## Trecho apresentado

*-*-*

Cláudia usa óculos de grau, pele negra, blusa branca e cabelo crespo grisalho.
Cláudia Pereira tem 54 anos e é moradora de Santa Cruz, na Zona Oeste da cidade do Rio de Janeiro. Foto: Arquivo pessoal

Cláudia Pereira, 54, se considera uma profissional multifunção e hoje possui uma marca de moda sustentável no bairro de Santa Cruz, na zona Oeste da cidade do Rio de Janeiro. Evangélica há 27 anos, ela não foge de falar de Lula. “Até hoje eu me coloco na posição de elogiar o governo que ele fez, que foi o melhor presidente que o país já teve”.

*-*-*

## Dados fornecidos
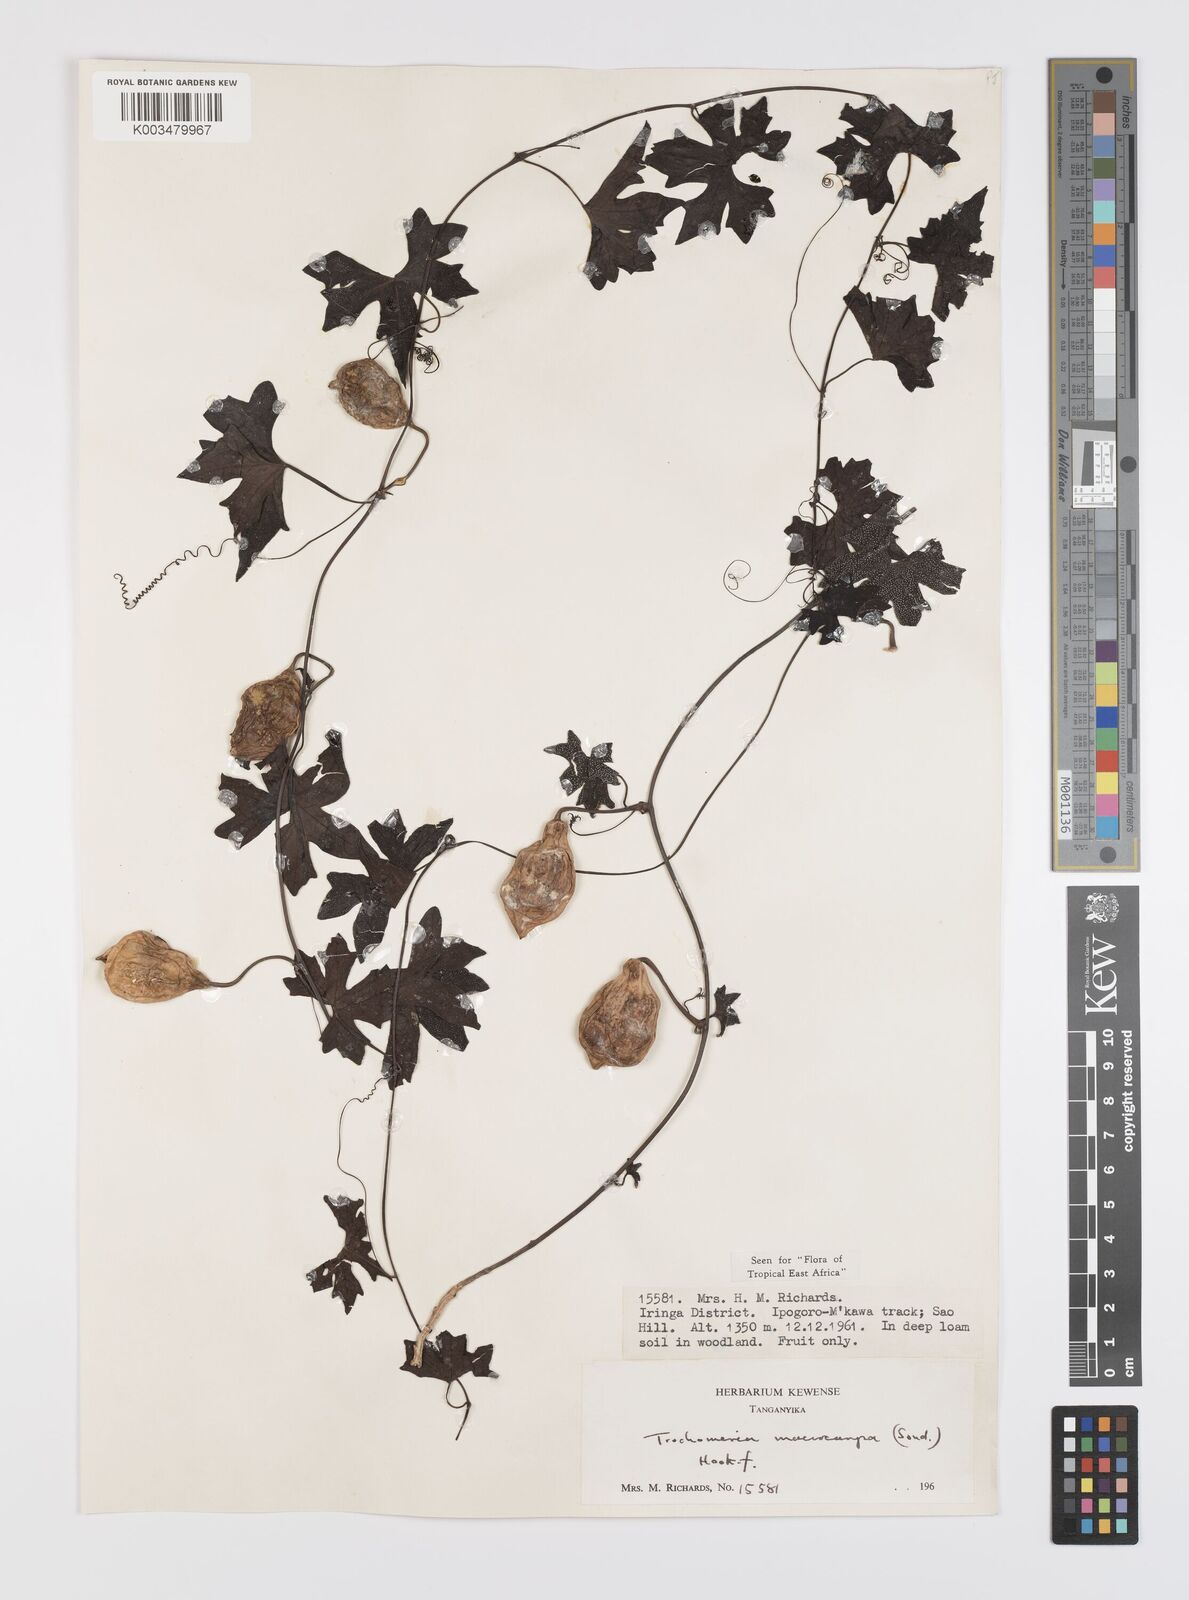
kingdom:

*-*-*

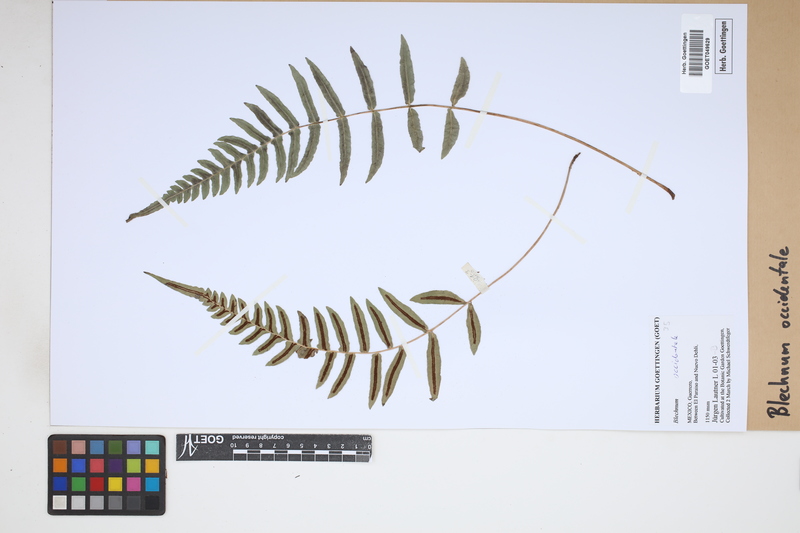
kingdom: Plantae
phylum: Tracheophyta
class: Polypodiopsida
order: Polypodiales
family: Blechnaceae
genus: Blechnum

*-*-*

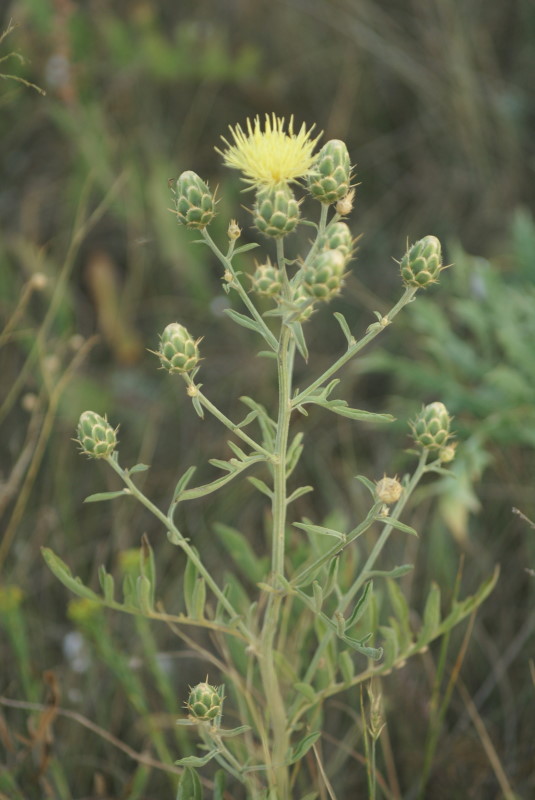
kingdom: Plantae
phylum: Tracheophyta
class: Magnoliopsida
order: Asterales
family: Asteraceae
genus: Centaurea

*-*-*

## O que fazer
Continue o trecho sobre Cláudia Pereira a partir da última frase apresentada. As linhas não têm nenhum papel nesta atividade.

## Resposta
A artesã participa de alguns movimentos no bairro e conversa sempre com moradores e irmãos de fé sobre os posicionamentos políticos para as eleições deste ano. Apesar de estar há tanto tempo na igreja evangélica, a fiel diz que nos últimos anos tem se distanciado das congregações. “Alguns anos atrás, de 4 a 5 anos, eu praticamente não tenho frequentado a igreja. Eu não atenho a minha falta de assiduidade por causa de questões políticas, eu acho que estar lá de forma mais assídua teria fomentado debates mais acalorados, mas estando do lado de fora eu vejo que esses debates estão abafados”, conta.

Apesar de ainda encontrar muita resistência entre o segmento evangélico que apoia o atual presidente Bolsonaro, Cláudia não abre mão de discutir e explicar os motivos que a levam apoiar Lula. “Uma pessoa que aceita Cristo deve falar de desigualdade, falar de combate à fome, falar de problemas estruturais, sociais, que leva o povo à miséria. Essa deve ser a pauta principal se eu sou seguidora de Cristo, e é por isso que eu voto no Lula”, avalia a artesã.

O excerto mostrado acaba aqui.